Within these morning and evening peak hours, we can visualize which areas get the most incoming and outgoing traffic. In the following visuals, shades of blue represent a surplus of bikes – more bikes arriving than departing – and shades of red represent a deficit of bikes – more bikes departing than arriving. On the left, we see during the morning peak, zip codes in midtown Manhattan have a surplus of bikes, while the East Village has a deficit. The map on the right shows that during the evening peak hours, zip codes Central Park and the Upper East Side have the greatest deficit of bikes, while the East Village has the greatest surplus.
This offers an idea of the motion of bikes across the city throughout the day.

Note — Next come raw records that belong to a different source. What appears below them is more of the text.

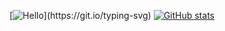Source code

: [![Hello](https://readme-typing-svg.herokuapp.com?font=JetBrains+Mono&duration=3000&pause=1000&width=435&lines=%E4%BD%A0%E5%A5%BD%EF%BC%8C%E8%BF%99%E9%87%8C%E6%98%AF+EnchStudio+%E7%9A%84%E4%B8%AA%E4%BA%BA%E4%B8%BB%E9%A1%B5%E3%80%82;Hello%2C+this+is+EnchStudio's+profile.)](https://git.io/typing-svg)  
[![GitHub stats](https://github-readme-stats.vercel.app/api?username=EnchStudio&count_private=true)](https://github.com/anuraghazra/github-readme-stats)
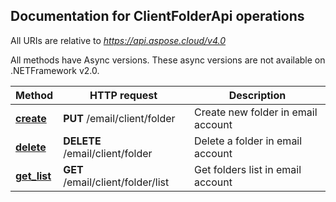 
## Documentation for ClientFolderApi operations

All URIs are relative to *https://api.aspose.cloud/v4.0*

All methods have Async versions. These async versions are not available on .NETFramework v2.0.

Method | HTTP request | Description
------------- | ------------- | -------------
[**create**](ClientFolderApi.md#create)| **PUT** /email/client/folder| Create new folder in email account             
[**delete**](ClientFolderApi.md#delete)| **DELETE** /email/client/folder| Delete a folder in email account             
[**get_list**](ClientFolderApi.md#get_list)| **GET** /email/client/folder/list| Get folders list in email account             
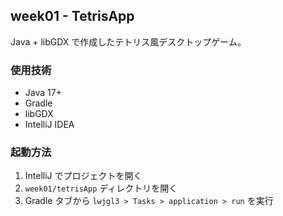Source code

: ## week01 - TetrisApp

 Java + libGDX で作成したテトリス風デスクトップゲーム。

### 使用技術

- Java 17+
- Gradle
- libGDX
- IntelliJ IDEA

### 起動方法

1. IntelliJ でプロジェクトを開く
2. `week01/tetrisApp` ディレクトリを開く
3. Gradle タブから `lwjgl3 > Tasks > application > run` を実行

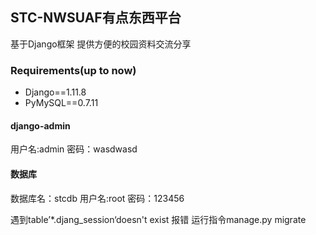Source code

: ## STC-NWSUAF有点东西平台
基于Django框架 提供方便的校园资料交流分享

### Requirements(up to now)

* Django==1.11.8
* PyMySQL==0.7.11

#### django-admin
用户名:admin
密码：wasdwasd

#### 数据库
数据库名：stcdb
用户名:root
密码：123456

遇到table’*.djang_session‘doesn't exist
报错 运行指令manage.py migrate
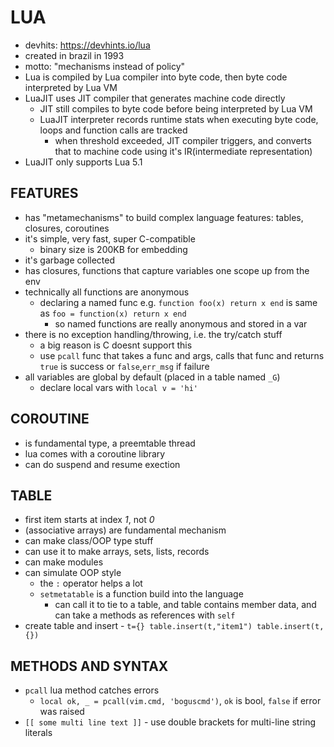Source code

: # LUA
- devhits: https://devhints.io/lua
- created in brazil in 1993
- motto: "mechanisms instead of policy"
- Lua is compiled by Lua compiler into byte code, then byte code interpreted by Lua VM
- LuaJIT uses JIT compiler that generates machine code directly
    - JIT still compiles to byte code before being interpreted by Lua VM
    - LuaJIT interpreter records runtime stats when executing byte code, loops and function calls are tracked
        - when threshold exceeded, JIT compiler triggers, and converts that to machine code using it's IR(intermediate representation)
- LuaJIT only supports Lua 5.1

## FEATURES
- has "metamechanisms" to build complex language features: tables, closures, coroutines
- it's simple, very fast, super C-compatible
    - binary size is 200KB for embedding
- it's garbage collected
- has closures, functions that capture variables one scope up from the env
- technically all functions are anonymous
    - declaring a named func e.g. `function foo(x) return x end` is same as `foo = function(x) return x end`
        - so named functions are really anonymous and stored in a var
- there is no exception handling/throwing, i.e. the try/catch stuff
    - a big reason is C doesnt support this
    - use `pcall` func that takes a func and args, calls that func and returns `true` is success or `false`,`err_msg` if failure
- all variables are global by default (placed in a table named `_G`)
    - declare local vars with `local v = 'hi'`

## COROUTINE
- is fundamental type, a preemtable thread
- lua comes with a coroutine library
- can do suspend and resume exection

## TABLE
- first item starts at index _1_, not _0_
- (associative arrays) are fundamental mechanism
- can make class/OOP type stuff
- can use it to make arrays, sets, lists, records
- can make modules
- can simulate OOP style
    - the `:` operator helps a lot
    - `setmetatable` is a function build into the language
        - can call it to tie to a table, and table contains member data, and can take a methods as references with `self`
- create table and insert - `t={} table.insert(t,"item1") table.insert(t,{})`

## METHODS AND SYNTAX
- `pcall` lua method catches errors
    - `local ok, _ = pcall(vim.cmd, 'boguscmd')`, `ok` is bool, `false` if error was raised
- `[[ some multi line text ]]` - use double brackets for multi-line string literals
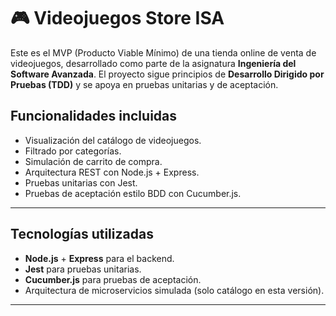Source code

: # 🎮 Videojuegos Store ISA

Este es el MVP (Producto Viable Mínimo) de una tienda online de venta de videojuegos, desarrollado como parte de la asignatura **Ingeniería del Software Avanzada**. El proyecto sigue principios de **Desarrollo Dirigido por Pruebas (TDD)** y se apoya en pruebas unitarias y de aceptación.

## Funcionalidades incluidas

- Visualización del catálogo de videojuegos.
- Filtrado por categorías.
- Simulación de carrito de compra.
- Arquitectura REST con Node.js + Express.
- Pruebas unitarias con Jest.
- Pruebas de aceptación estilo BDD con Cucumber.js.

---------------------------------------------------------------------------------------

## Tecnologías utilizadas

- **Node.js** + **Express** para el backend.
- **Jest** para pruebas unitarias.
- **Cucumber.js** para pruebas de aceptación.
- Arquitectura de microservicios simulada (solo catálogo en esta versión).

---------------------------------------------------------------------------------------
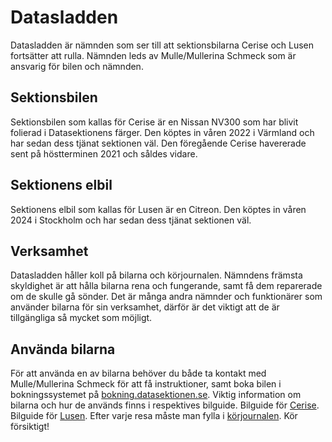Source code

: # Datasladden
Datasladden är nämnden som ser till att sektionsbilarna Cerise och Lusen fortsätter att rulla. Nämnden leds av Mulle/Mullerina Schmeck som är ansvarig för bilen och nämnden.

## Sektionsbilen
Sektionsbilen som kallas för Cerise är en Nissan NV300 som har blivit folierad i Datasektionens färger. Den köptes in våren 2022 i Värmland och har sedan dess tjänat sektionen väl. Den föregående Cerise havererade sent på höstterminen 2021 och såldes vidare.

## Sektionens elbil
Sektionens elbil som kallas för Lusen är en Citreon. Den köptes in våren 2024 i Stockholm och har sedan dess tjänat sektionen väl. 

## Verksamhet
Datasladden håller koll på bilarna och körjournalen. Nämndens främsta skyldighet är att hålla bilarna rena och fungerande, samt få dem reparerade om de skulle gå sönder. Det är många andra nämnder och funktionärer som använder bilarna för sin verksamhet, därför är det viktigt att de är tillgängliga så mycket som möjligt.

## Använda bilarna
För att använda en av bilarna behöver du både ta kontakt med Mulle/Mullerina Schmeck för att få instruktioner, samt boka bilen i bokningssystemet på [bokning.datasektionen.se](https://bokning.datasektionen.se). Viktig information om bilarna och hur de används finns i respektives bilguide. Bilguide för [Cerise](https://dsekt.se/bilguide). Bilguide för [Lusen](https://dsekt.se/elbilguide). Efter varje resa måste man fylla i [körjournalen](https://dsekt.se/korjournal). Kör försiktigt!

However, to effectively achieve rebalancing, CitiBike is more concerned with individual stations, where bikes are either added or subtracted at different points throughout the day. In this visual, we see the maximum surplus and deficit of individual stations at each hour of the day. The five lines represent the five stations with the greatest surplus or deficit. The blue line has both the greatest surplus and the greatest deficit of all stations, with a large influx of bikes at 6am and an outflow of bikes at 4pm. This corresponds with the blue point, a station on the Upper East Side. This station, as well as the others shown on the map, require bike rebalancing.
Conclusion and Next Steps
The presence of these surpluses and deficits in the data are evidence of CitiBike’s rebalancing efforts in action. The data only depict the motion of bikes through customer trips, which does not account for the transportation of bikes behind the scenes. Yet, a station surplus in the data represents a moment when more users are arriving than the station has capacity to accept. Without rebalancing, a station surplus or deficit would be impossible. That is because a station can only accept as many bikes as it has docks for, and can only provide as many bikes as it has available. Thus, each station surplus or deficit is evidence of CitiBike moving bikes to meet demand.
For further analysis, we would build a model to approximate CitiBike’s rebalancing algorithms to predict trip destinations. Without knowing the details of CitiBike’s algorithm, we might try a logistic regression to classify whether a trip starts and ends in the same location. We would also try k-means clustering to group trips by shared features and determine the likelihood of different destinations.